A draft text of the agreement was reportedly leaked to RTE, Ireland’s public broadcaster. According to the draft, the UK conceded to the EU that there would be “no divergence from those rules of the internal market and the customs union which, now or in the future, support North South cooperation and the protection of the Good Friday agreement.”

While it wasn’t crystal clear what the text meant by “no divergence” between Ireland and Northern Ireland, some suggested it could mean that Northern Ireland gets a special Brexit deal in which it can remain in the single market and the customs union, while the rest of the UK leaves.

What does this mean for Scotland and London?

The Brexit vote highlighted deep divisions within the UK. While England and Wales voted overwhelming to exit the EU, Scotland and Northern Ireland voted to remain. Crucially, the UK’s capital London had also voted to remain. A point London Mayor Sadiq Khan was keen to stress.

First minister Nicola Sturgeon also took to Twitter to make her case that Scotland should also be allowed to remain in the single market.

How did Northern Ireland respond?

Unionists in Northern Ireland were not pleased with the leaked draft text of the deal.
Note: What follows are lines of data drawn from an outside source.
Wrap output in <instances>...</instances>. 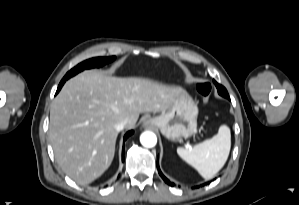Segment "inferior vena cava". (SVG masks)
<instances>
[{
  "instance_id": "602c4592",
  "label": "inferior vena cava",
  "mask_w": 299,
  "mask_h": 205,
  "mask_svg": "<svg viewBox=\"0 0 299 205\" xmlns=\"http://www.w3.org/2000/svg\"><path fill=\"white\" fill-rule=\"evenodd\" d=\"M126 124H127V121H125V120L121 121V122H119L118 124L115 125V129L117 131H121L125 128Z\"/></svg>"
}]
</instances>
Democratic Unionist Party leader Arlene Foster said: “”Northern Ireland must leave the EU on the same terms as the rest of the UK. We will not accept any terms that separate Northern Ireland economically or politically from the UK.”

Foster accused Ireland of “trying to change terms of Belfast agreement without our input or consent.”
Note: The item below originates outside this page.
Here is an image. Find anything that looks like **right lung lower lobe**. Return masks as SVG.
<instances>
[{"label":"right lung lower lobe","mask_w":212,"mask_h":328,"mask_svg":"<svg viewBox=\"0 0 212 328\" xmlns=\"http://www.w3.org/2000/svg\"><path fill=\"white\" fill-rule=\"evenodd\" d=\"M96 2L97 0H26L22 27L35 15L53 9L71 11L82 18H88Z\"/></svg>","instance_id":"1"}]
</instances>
What does this mean for Brexit?

In a rather awkward press conference May and Jean-Claude Juncker, the head of the European Commission, had to concede that they couldn’t come to a deal yesterday. The intervention by the DUP has widely been seen as the reason why a deal couldn’t be reached.

“Despite our best efforts and the significant process we and our teams have made in the past days on the remaining withdrawal issues, it was not possible to reach a complete agreement today,” Juncker said during a joint press conference with May. The UK prime minister added: “We will reconvene before the end of the week and I am also confident that we will conclude this positively.”

May is under pressure to get a deal on the border before European leaders meet on Dec. 14 to decide whether to start talks on a post-Brexit trade. For now, however, it’s back to the drawing board.